EXERCISE DETAILS |
Lay out every line of the material below as a JSON list of strings, one string per line, leaving out blank lines.

(Stored entries)
------------------------------------------------------------------------

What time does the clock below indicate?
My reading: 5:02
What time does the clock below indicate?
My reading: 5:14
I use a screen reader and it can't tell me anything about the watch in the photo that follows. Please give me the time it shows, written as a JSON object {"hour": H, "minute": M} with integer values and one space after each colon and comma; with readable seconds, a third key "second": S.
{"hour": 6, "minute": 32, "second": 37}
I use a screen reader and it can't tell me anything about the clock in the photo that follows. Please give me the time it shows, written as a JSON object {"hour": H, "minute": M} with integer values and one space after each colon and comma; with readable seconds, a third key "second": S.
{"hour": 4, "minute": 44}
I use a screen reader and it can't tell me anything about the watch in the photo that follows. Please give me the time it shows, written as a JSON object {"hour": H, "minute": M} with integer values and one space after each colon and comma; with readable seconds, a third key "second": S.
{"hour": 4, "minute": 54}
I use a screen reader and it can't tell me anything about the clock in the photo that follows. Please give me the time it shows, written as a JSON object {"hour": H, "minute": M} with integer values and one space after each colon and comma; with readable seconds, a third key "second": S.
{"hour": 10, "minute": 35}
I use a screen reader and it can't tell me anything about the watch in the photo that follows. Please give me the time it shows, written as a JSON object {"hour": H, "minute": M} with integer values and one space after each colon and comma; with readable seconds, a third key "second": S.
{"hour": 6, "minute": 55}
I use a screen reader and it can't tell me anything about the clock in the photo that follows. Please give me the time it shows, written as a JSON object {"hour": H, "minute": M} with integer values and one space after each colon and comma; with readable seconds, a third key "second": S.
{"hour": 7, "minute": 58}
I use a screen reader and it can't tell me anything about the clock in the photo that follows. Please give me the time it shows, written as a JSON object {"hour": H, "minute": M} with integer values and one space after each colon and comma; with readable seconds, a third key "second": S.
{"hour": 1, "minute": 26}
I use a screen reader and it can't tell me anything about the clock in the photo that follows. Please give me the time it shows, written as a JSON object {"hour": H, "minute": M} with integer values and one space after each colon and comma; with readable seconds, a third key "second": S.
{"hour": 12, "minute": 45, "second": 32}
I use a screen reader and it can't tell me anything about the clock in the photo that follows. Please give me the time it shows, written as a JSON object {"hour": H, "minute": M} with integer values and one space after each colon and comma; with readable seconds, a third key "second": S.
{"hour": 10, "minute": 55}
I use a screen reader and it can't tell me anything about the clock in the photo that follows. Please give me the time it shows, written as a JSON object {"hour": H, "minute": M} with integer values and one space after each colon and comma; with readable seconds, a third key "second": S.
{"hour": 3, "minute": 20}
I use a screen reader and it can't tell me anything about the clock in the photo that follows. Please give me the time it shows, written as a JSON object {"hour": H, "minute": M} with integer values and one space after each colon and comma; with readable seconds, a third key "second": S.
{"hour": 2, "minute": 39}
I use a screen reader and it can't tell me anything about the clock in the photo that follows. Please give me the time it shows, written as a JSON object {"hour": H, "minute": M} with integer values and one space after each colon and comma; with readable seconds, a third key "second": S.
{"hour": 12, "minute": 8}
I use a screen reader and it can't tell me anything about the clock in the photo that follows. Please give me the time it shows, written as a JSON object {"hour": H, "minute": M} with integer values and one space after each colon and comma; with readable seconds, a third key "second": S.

------------------------------------------------------------------------

EXERCISE RESPONSE |
[
  "What time does the clock below indicate?",
  "My reading: 5:02",
  "What time does the clock below indicate?",
  "My reading: 5:14",
  "I use a screen reader and it can't tell me anything about the watch in the photo that follows. Please give me the time it shows, written as a JSON object {\"hour\": H, \"minute\": M} with integer values and one space after each colon and comma; with readable seconds, a third key \"second\": S.",
  "{\"hour\": 6, \"minute\": 32, \"second\": 37}",
  "I use a screen reader and it can't tell me anything about the clock in the photo that follows. Please give me the time it shows, written as a JSON object {\"hour\": H, \"minute\": M} with integer values and one space after each colon and comma; with readable seconds, a third key \"second\": S.",
  "{\"hour\": 4, \"minute\": 44}",
  "I use a screen reader and it can't tell me anything about the watch in the photo that follows. Please give me the time it shows, written as a JSON object {\"hour\": H, \"minute\": M} with integer values and one space after each colon and comma; with readable seconds, a third key \"second\": S.",
  "{\"hour\": 4, \"minute\": 54}",
  "I use a screen reader and it can't tell me anything about the clock in the photo that follows. Please give me the time it shows, written as a JSON object {\"hour\": H, \"minute\": M} with integer values and one space after each colon and comma; with readable seconds, a third key \"second\": S.",
  "{\"hour\": 10, \"minute\": 35}",
  "I use a screen reader and it can't tell me anything about the watch in the photo that follows. Please give me the time it shows, written as a JSON object {\"hour\": H, \"minute\": M} with integer values and one space after each colon and comma; with readable seconds, a third key \"second\": S.",
  "{\"hour\": 6, \"minute\": 55}",
  "I use a screen reader and it can't tell me anything about the clock in the photo that follows. Please give me the time it shows, written as a JSON object {\"hour\": H, \"minute\": M} with integer values and one space after each colon and comma; with readable seconds, a third key \"second\": S.",
  "{\"hour\": 7, \"minute\": 58}",
  "I use a screen reader and it can't tell me anything about the clock in the photo that follows. Please give me the time it shows, written as a JSON object {\"hour\": H, \"minute\": M} with integer values and one space after each colon and comma; with readable seconds, a third key \"second\": S.",
  "{\"hour\": 1, \"minute\": 26}",
  "I use a screen reader and it can't tell me anything about the clock in the photo that follows. Please give me the time it shows, written as a JSON object {\"hour\": H, \"minute\": M} with integer values and one space after each colon and comma; with readable seconds, a third key \"second\": S.",
  "{\"hour\": 12, \"minute\": 45, \"second\": 32}",
  "I use a screen reader and it can't tell me anything about the clock in the photo that follows. Please give me the time it shows, written as a JSON object {\"hour\": H, \"minute\": M} with integer values and one space after each colon and comma; with readable seconds, a third key \"second\": S.",
  "{\"hour\": 10, \"minute\": 55}",
  "I use a screen reader and it can't tell me anything about the clock in the photo that follows. Please give me the time it shows, written as a JSON object {\"hour\": H, \"minute\": M} with integer values and one space after each colon and comma; with readable seconds, a third key \"second\": S.",
  "{\"hour\": 3, \"minute\": 20}",
  "I use a screen reader and it can't tell me anything about the clock in the photo that follows. Please give me the time it shows, written as a JSON object {\"hour\": H, \"minute\": M} with integer values and one space after each colon and comma; with readable seconds, a third key \"second\": S.",
  "{\"hour\": 2, \"minute\": 39}",
  "I use a screen reader and it can't tell me anything about the clock in the photo that follows. Please give me the time it shows, written as a JSON object {\"hour\": H, \"minute\": M} with integer values and one space after each colon and comma; with readable seconds, a third key \"second\": S.",
  "{\"hour\": 12, \"minute\": 8}",
  "I use a screen reader and it can't tell me anything about the clock in the photo that follows. Please give me the time it shows, written as a JSON object {\"hour\": H, \"minute\": M} with integer values and one space after each colon and comma; with readable seconds, a third key \"second\": S."
]